New Haven’s Long Wharf Theatre has selected Jacob G. Padrón, a major force in new play development, especially among minority writers, as its new artistic director. He begins his new job in February of next year.
In his first interview regarding his new job, minutes before the news was posted on the Long Wharf website Thursday morning, Padrón expressed “excitement and gratitude for this opportunity.”
Two years ago Padrón founded the Sol Project, a national arts initiative whose mission statement explains that it “works in partnership with leading theater companies to amplify the voices of Latinx playwrights and build artistic homes for artists of color in New York City and beyond.” One recent production with which the Sol Project was involved was the new play “El Huracán” by Charise Castro Smith, which premiered at the Yale Repertory Theatre in September.

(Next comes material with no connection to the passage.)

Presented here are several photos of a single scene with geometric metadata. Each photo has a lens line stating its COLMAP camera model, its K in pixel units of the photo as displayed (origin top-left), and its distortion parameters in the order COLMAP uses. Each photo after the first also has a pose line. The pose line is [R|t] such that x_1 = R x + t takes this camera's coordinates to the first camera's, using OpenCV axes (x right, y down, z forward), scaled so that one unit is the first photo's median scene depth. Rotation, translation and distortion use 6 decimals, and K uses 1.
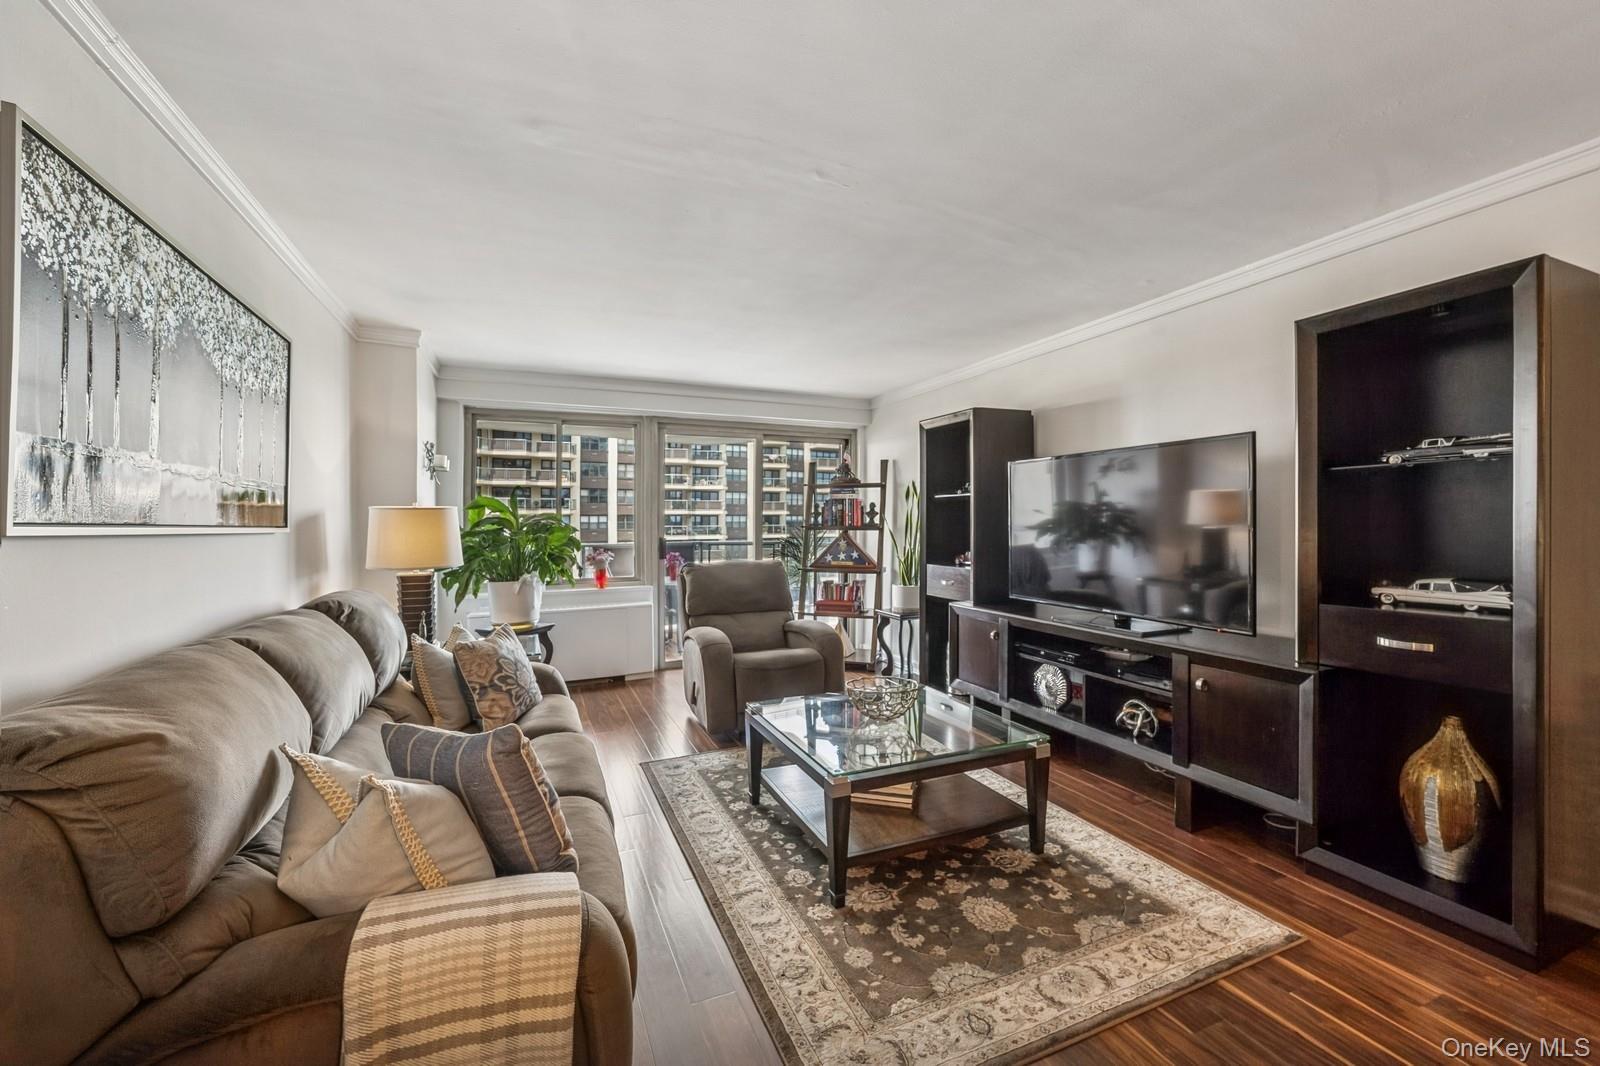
lens RADIAL K [[642.5, 0, 804.7], [0, 642.5, 515.2], [0, 0, 1]] dist [-0.000923, -0.000539]
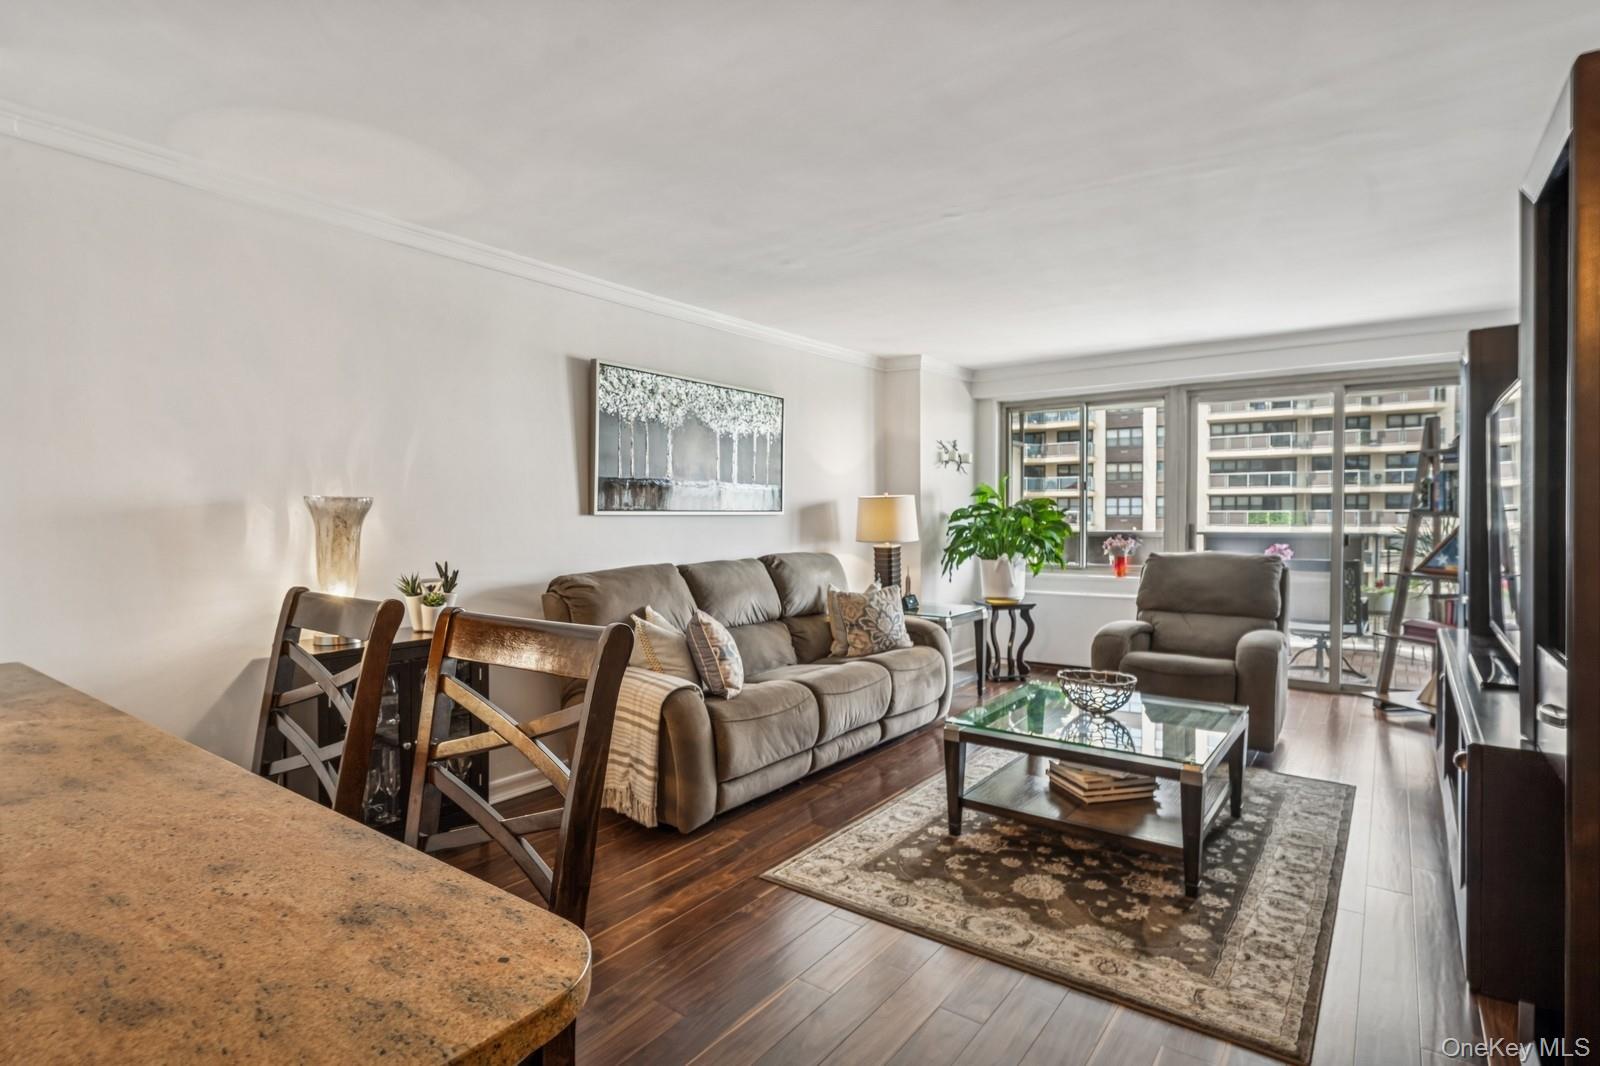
lens RADIAL K [[813.9, 0, 803.8], [0, 813.9, 484.1], [0, 0, 1]] dist [0.002289, 0.000327]
pose [[0.496805, -0.025324, -0.867493, 1.126376], [0.014006, 0.999678, -0.021162, -0.006935], [0.867749, -0.001637, 0.497000, 0.015321]]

Padrón could not divulge many specifics yet about future programming at Long Wharf, but he did mention several contemporary playwrights whose work he “cares deeply about.” They include Tarell Alvin McCraney (“The Brother/Sister Plays), Charise Castro Smith (“El Huracan”), Shaina Taub (known for her Shakespeare adaptations), Hilary Bettis (“Alligator”), Suzan-Lori Parks (“Father Comes Home from the Wars”) and performance artist/playwright Luis Alfaro.

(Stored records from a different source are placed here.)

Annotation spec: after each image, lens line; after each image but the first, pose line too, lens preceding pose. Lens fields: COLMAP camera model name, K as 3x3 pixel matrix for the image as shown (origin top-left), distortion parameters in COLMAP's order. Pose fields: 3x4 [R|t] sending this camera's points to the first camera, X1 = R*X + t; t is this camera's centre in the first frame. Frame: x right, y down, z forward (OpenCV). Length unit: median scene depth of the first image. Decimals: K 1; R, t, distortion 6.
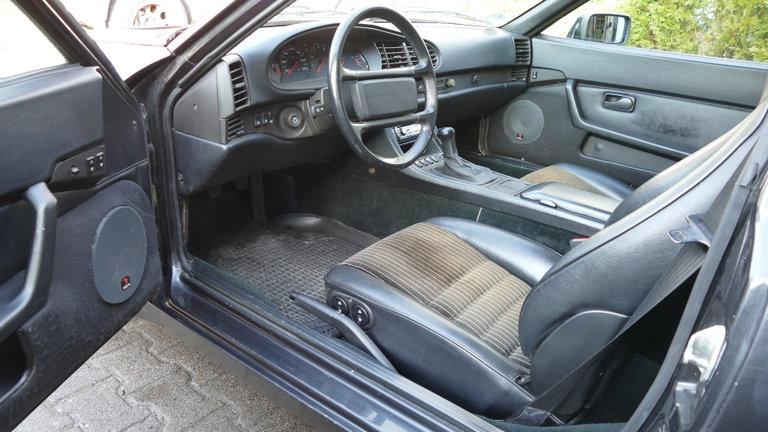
lens RADIAL K [[593.0, 0, 384.0], [0, 593.0, 216.0], [0, 0, 1]] dist [-0.016727, 0.002355]
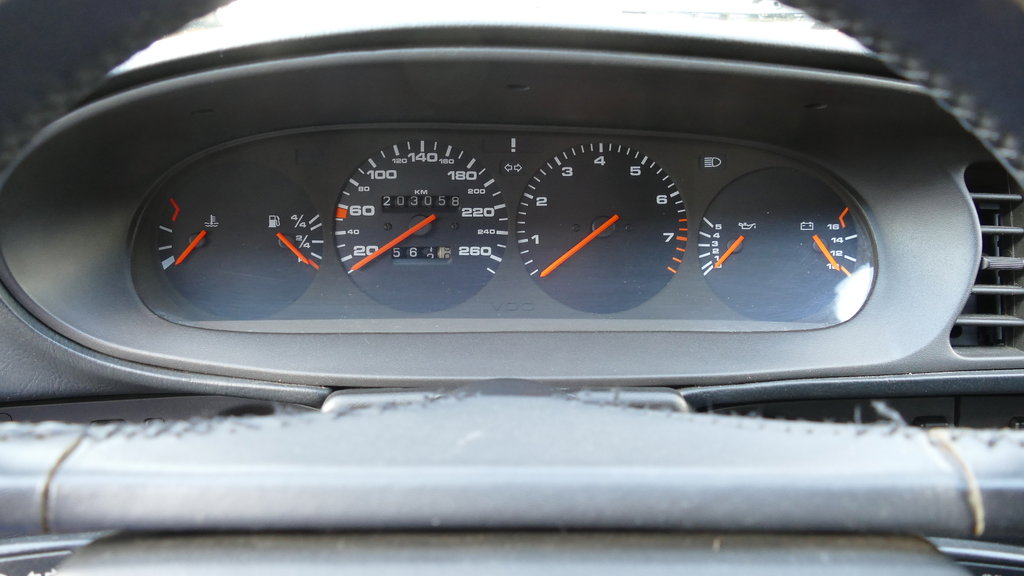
lens RADIAL K [[742.8, 0, 512.0], [0, 742.8, 288.0], [0, 0, 1]] dist [-0.004220, 0.002486]
pose [[0.631991, 0.225001, -0.741594, 0.053738], [-0.271901, 0.960472, 0.059694, -0.174833], [0.725712, 0.163914, 0.668187, 0.568096]]
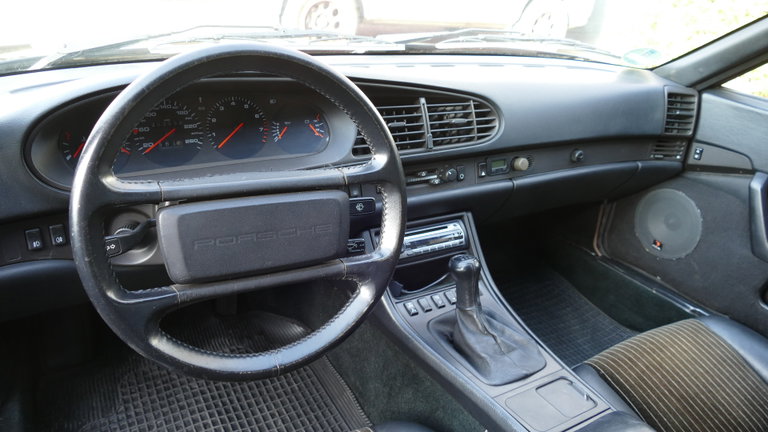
lens RADIAL K [[557.1, 0, 384.0], [0, 557.1, 216.0], [0, 0, 1]] dist [-0.004220, 0.002486]
pose [[0.933317, 0.163992, -0.319415, 0.153394], [-0.156831, 0.986449, 0.048201, -0.158882], [0.322991, 0.005107, 0.946388, 0.375999]]
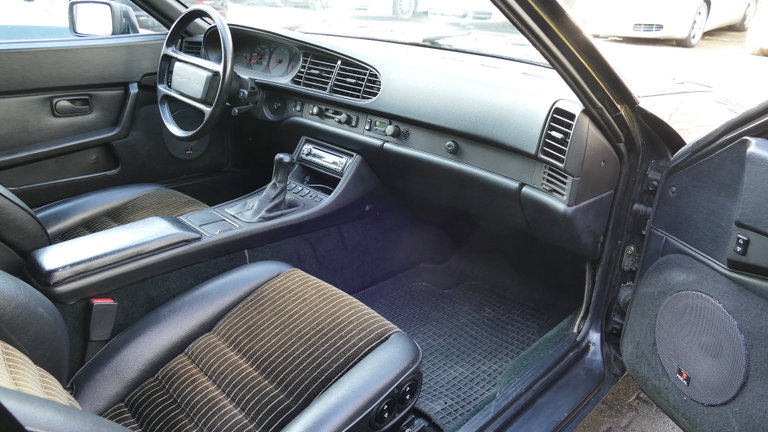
lens RADIAL K [[563.6, 0, 384.0], [0, 563.6, 216.0], [0, 0, 1]] dist [0.301366, 0.000788]
pose [[-0.094185, 0.314680, -0.944513, 0.729801], [-0.410978, 0.851829, 0.324783, -0.321485], [0.906767, 0.418764, 0.049097, 0.891841]]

Padrón says that he intends to continue Long Wharf’s new-works reading series but also sees “a potential to expand and reach new artists” through other new-work development programs.
“There will certainly be new work. We will also breathe new life into classic texts. I am deeply interested in plays that are in conversation with New Haven and in conversation with the world. That’s what theater should be for.”
Padrón, 38, knows the New Haven area well. As a student at the Yale School of Drama a decade ago, Padrón was managing director of the student-run Yale Cabaret. He now teaches artistic producing for the YSD’s theater management program.
Padrón has worked at some of the most famous theaters in the country, including as the senior line producer at the Public Theater in New York City. As a producer at Steppenwolf Theatre in Chicago, Padrón oversaw programming at a new-works space, The Garage. From 2008-11 he was associate producer at the Oregon Shakespeare Festival. Most recently he has worked in the Cultural Investments area at Time Warner Inc.
Padrón says he will spend the time until February “doing a lot of deep listening, getting to know the staff.” He intends to live in New Haven. (One recommendation of the board before setting up the national search was that the new artistic direction be more in touch with the community.)
The Long Wharf’s current managing director, Joshua Borenstein, will continue in that position. Since Edelstein’s departure, Borenstein had been handling the artistic director duties and well as his management ones.
“One of the reasons I was really excited about this,” Padrón says, “was the opportunity to work with Josh.”
The Long Wharf board of trustees voted unanimously in favor of Padrón at a board meeting Tuesday night. The theater said there were more than 160 applicants for the artistic director position.
The Long Wharf lost its previous artistic director, Gordon Edelstein, in January. Edelstein, who had run the theater since 2002, was fired after multiple allegations of sexual assault and harassment were reported by the New York Times.
The Long Wharf formed committees to address concerns and assure better communication among staff. It also commissioned an internal review of its practices, which found management or the board of directors blameless regarding Edelstein’s misconduct.